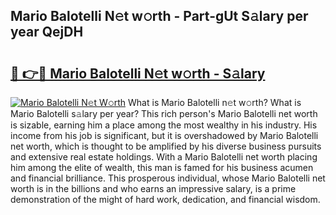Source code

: ## Mario Balotelli N𝚎t w𝚘rth - Part-gUt S𝚊lary per year QejDH

# <h2><a href="http://gc0old.nevu.top/?p=Mario+Balotelli">🔗 👉🔴 Mario Balotelli N𝚎t w𝚘rth - S𝚊lary</a></h2>

[![Mario Balotelli N𝚎t W𝚘rth](https://i.imgur.com/Oavwk0R.jpeg)](http://gc0old.nevu.top/?p=Mario+Balotelli)
What is Mario Balotelli n𝚎t w𝚘rth? What is Mario Balotelli s𝚊lary per year?
This rich person's Mario Balotelli net worth is sizable, earning him a place among the most wealthy in his industry. His income from his job is significant, but it is overshadowed by Mario Balotelli net worth, which is thought to be amplified by his diverse business pursuits and extensive real estate holdings. With a Mario Balotelli net worth placing him among the elite of wealth, this man is famed for his business acumen and financial brilliance. This prosperous individual, whose Mario Balotelli net worth is in the billions and who earns an impressive salary, is a prime demonstration of the might of hard work, dedication, and financial wisdom.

--- --- ---

A precise copy of each record, with the images removed, should be output.

Source code

: ## Mario Balotelli N𝚎t w𝚘rth - Part-gUt S𝚊lary per year QejDH

# <h2><a href="http://gc0old.nevu.top/?p=Mario+Balotelli">🔗 👉🔴 Mario Balotelli N𝚎t w𝚘rth - S𝚊lary</a></h2>

[![Mario Balotelli N𝚎t W𝚘rth](https://i.imgur.com/Oavwk0R.jpeg)](http://gc0old.nevu.top/?p=Mario+Balotelli)
What is Mario Balotelli n𝚎t w𝚘rth? What is Mario Balotelli s𝚊lary per year?
This rich person's Mario Balotelli net worth is sizable, earning him a place among the most wealthy in his industry. His income from his job is significant, but it is overshadowed by Mario Balotelli net worth, which is thought to be amplified by his diverse business pursuits and extensive real estate holdings. With a Mario Balotelli net worth placing him among the elite of wealth, this man is famed for his business acumen and financial brilliance. This prosperous individual, whose Mario Balotelli net worth is in the billions and who earns an impressive salary, is a prime demonstration of the might of hard work, dedication, and financial wisdom.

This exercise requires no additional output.